Why then did we witness the horrors that took place? Why didn’t the DoD fly all this help close to New Orleans as it saw Katrina coming? The answer, in military jargon, is that you don’t deploy troops beneath a bombing run; Katrina predictably would have wiped out any help put in her uncertain path, just as she rolled over the Big Easy’s wholly unprotected “first responders.” Also, several federal laws designed to protect state sovereignty from being swept aside by a national police force dictate that a state’s officials, specifically the governor, is supposed to phone the federal government and describe what they need. If asked by Homeland Security, DoD will send in the cavalry, and no sooner.

Unfortunately, the call never came. Investigations will probably reveal that Governor Blanco did not make that crucial early, legally mandated call to the President. But shouldn’t the President have made the decision unilaterally? In fact, the president does have “do-something” authority. The Insurrection Act (used against Governor George Wallace by President Kennedy at the University of Alabama in 1963) allows the use of the National Guard in such situations. But the Posse Comitatus Act of 1878 explicitly forbids using the military in a domestic police function.

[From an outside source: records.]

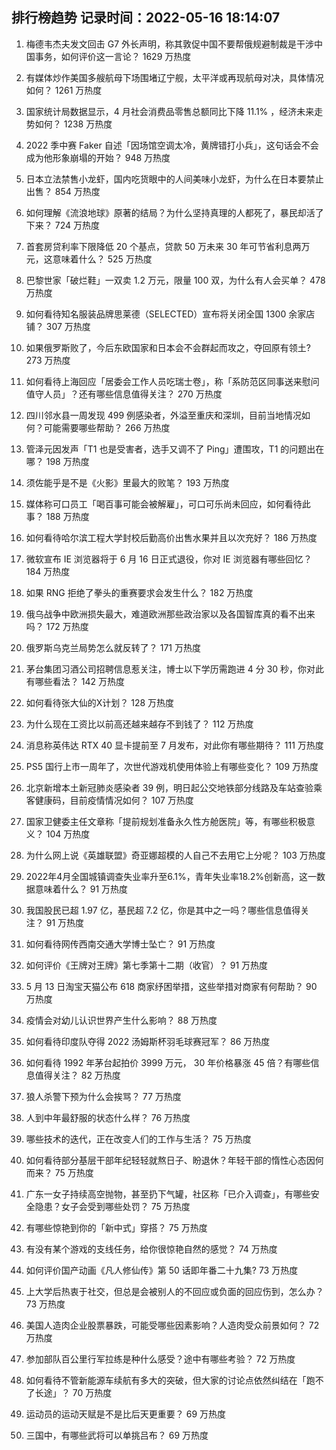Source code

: 
## 排行榜趋势 记录时间：2022-05-16 18:14:07
  
  1. 梅德韦杰夫发文回击 G7 外长声明，称其敦促中国不要帮俄规避制裁是干涉中国事务，如何评价这一言论？ 1629 万热度
    
  2. 有媒体炒作美国多艘航母下场围堵辽宁舰，太平洋或再现航母对决，具体情况如何？ 1261 万热度
    
  3. 国家统计局数据显示，4 月社会消费品零售总额同比下降 11.1% ，经济未来走势如何？ 1238 万热度
    
  4. 2022 季中赛 Faker 自述「因场馆空调太冷，黄牌错打小兵」，这句话会不会成为他形象崩塌的开始？ 948 万热度
    
  5. 日本立法禁售小龙虾，国内吃货眼中的人间美味小龙虾，为什么在日本要禁止出售？ 854 万热度
    
  6. 如何理解《流浪地球》原著的结局？为什么坚持真理的人都死了，暴民却活了下来？ 724 万热度
    
  7. 首套房贷利率下限降低 20 个基点，贷款 50 万未来 30 年可节省利息两万元，这意味着什么？ 525 万热度
    
  8. 巴黎世家「破烂鞋」一双卖 1.2 万元，限量 100 双，为什么有人会买单？ 478 万热度
    
  9. 如何看待知名服装品牌思莱德（SELECTED）宣布将关闭全国 1300 余家店铺？ 307 万热度
    
  10. 如果俄罗斯败了，今后东欧国家和日本会不会群起而攻之，夺回原有领土? 273 万热度
    
  11. 如何看待上海回应「居委会工作人员吃瑞士卷」，称「系防范区同事送来慰问值守人员」？还有哪些信息值得关注？ 270 万热度
    
  12. 四川邻水县一周发现 499 例感染者，外溢至重庆和深圳，目前当地情况如何？可能需要哪些帮助？ 266 万热度
    
  13. 管泽元因发声「T1 也是受害者，选手又调不了 Ping」遭围攻，T1 的问题出在哪？ 198 万热度
    
  14. 须佐能乎是不是《火影》里最大的败笔？ 193 万热度
    
  15. 媒体称可口员工「喝百事可能会被解雇」，可口可乐尚未回应，如何看待此事？ 188 万热度
    
  16. 如何看待哈尔滨工程大学封校后勤高价出售水果并且以次充好？ 186 万热度
    
  17. 微软宣布 IE 浏览器将于 6 月 16 日正式退役，你对 IE 浏览器有哪些回忆？ 184 万热度
    
  18. 如果 RNG 拒绝了拳头的重赛要求会发生什么？ 182 万热度
    
  19. 俄乌战争中欧洲损失最大，难道欧洲那些政治家以及各国智库真的看不出来吗？ 172 万热度
    
  20. 俄罗斯乌克兰局势怎么就反转了？ 171 万热度
    
  21. 茅台集团习酒公司招聘信息惹关注，博士以下学历需跑进 4 分 30 秒，你对此有哪些看法？ 142 万热度
    
  22. 如何看待张大仙的X计划？ 128 万热度
    
  23. 为什么现在工资比以前高还越来越存不到钱了？ 112 万热度
    
  24. 消息称英伟达 RTX 40 显卡提前至 7 月发布，对此你有哪些期待？ 111 万热度
    
  25. PS5 国行上市一周年了，次世代游戏机使用体验上有哪些变化？ 109 万热度
    
  26. 北京新增本土新冠肺炎感染者 39 例，明日起公交地铁部分线路及车站查验乘客健康码，目前疫情情况如何？ 107 万热度
    
  27. 国家卫健委主任文章称「提前规划准备永久性方舱医院」等，有哪些积极意义？ 104 万热度
    
  28. 为什么网上说《英雄联盟》奇亚娜超模的人自己不去用它上分呢？ 103 万热度
    
  29. 2022年4月全国城镇调查失业率升至6.1%，青年失业率18.2%创新高，这一数据意味着什么？ 91 万热度
    
  30. 我国股民已超 1.97  亿，基民超 7.2 亿，你是其中之一吗？哪些信息值得关注？ 91 万热度
    
  31. 如何看待网传西南交通大学博士坠亡？ 91 万热度
    
  32. 如何评价《王牌对王牌》第七季第十二期（收官）？ 91 万热度
    
  33. 5 月 13 日淘宝天猫公布 618 商家纾困举措，这些举措对商家有何帮助？ 90 万热度
    
  34. 疫情会对幼儿认识世界产生什么影响？ 88 万热度
    
  35. 如何看待印度队夺得 2022 汤姆斯杯羽毛球赛冠军？ 86 万热度
    
  36. 如何看待 1992 年茅台起拍价 3999 万元， 30 年价格暴涨 45 倍？有哪些信息值得关注？ 82 万热度
    
  37. 狼人杀警下预为什么会挨骂？ 77 万热度
    
  38. 人到中年最舒服的状态什么样？ 76 万热度
    
  39. 哪些技术的迭代，正在改变人们的工作与生活？ 75 万热度
    
  40. 如何看待部分基层干部年纪轻轻就熬日子、盼退休？年轻干部的惰性心态因何而来？ 75 万热度
    
  41. 广东一女子持续高空抛物，甚至扔下气罐，社区称「已介入调查」，有哪些安全隐患？女子会受到哪些处罚？ 75 万热度
    
  42. 有哪些惊艳到你的「新中式」穿搭？ 75 万热度
    
  43. 有没有某个游戏的支线任务，给你很惊艳自然的感觉？ 74 万热度
    
  44. 如何评价国产动画《凡人修仙传》第 50 话即年番二十九集? 73 万热度
    
  45. 上大学后热衷于社交，但总是会被别人的不回应或负面的回应伤到，怎么办？ 73 万热度
    
  46. 美国人造肉企业股票暴跌，可能受哪些因素影响？人造肉受众前景如何？ 72 万热度
    
  47. 参加部队百公里行军拉练是种什么感受？途中有哪些考验？ 72 万热度
    
  48. 如何看待不管新能源车续航有多大的突破，但大家的讨论点依然纠结在「跑不了长途」？ 70 万热度
    
  49. 运动员的运动天赋是不是比后天更重要？ 69 万热度
    
  50. 三国中，有哪些武将可以单挑吕布？ 69 万热度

The question that remains is whether the threat from madmen and nature is now sufficiently huge in its potential horror and unacceptable loss that we should modify existing jurisdictional authority to give the Pentagon function first-responder status. Perhaps this would go against all forms of states’ rights. However, when decisions rely upon government officials handing over authority while widespread panic and emergency response is demanded for, the situation may change. Hopefully, these issues will come to the forefront of discussions in the next few months. Let’s hope that when the next disruption occurs, the hand-off and recovery response is better deployed.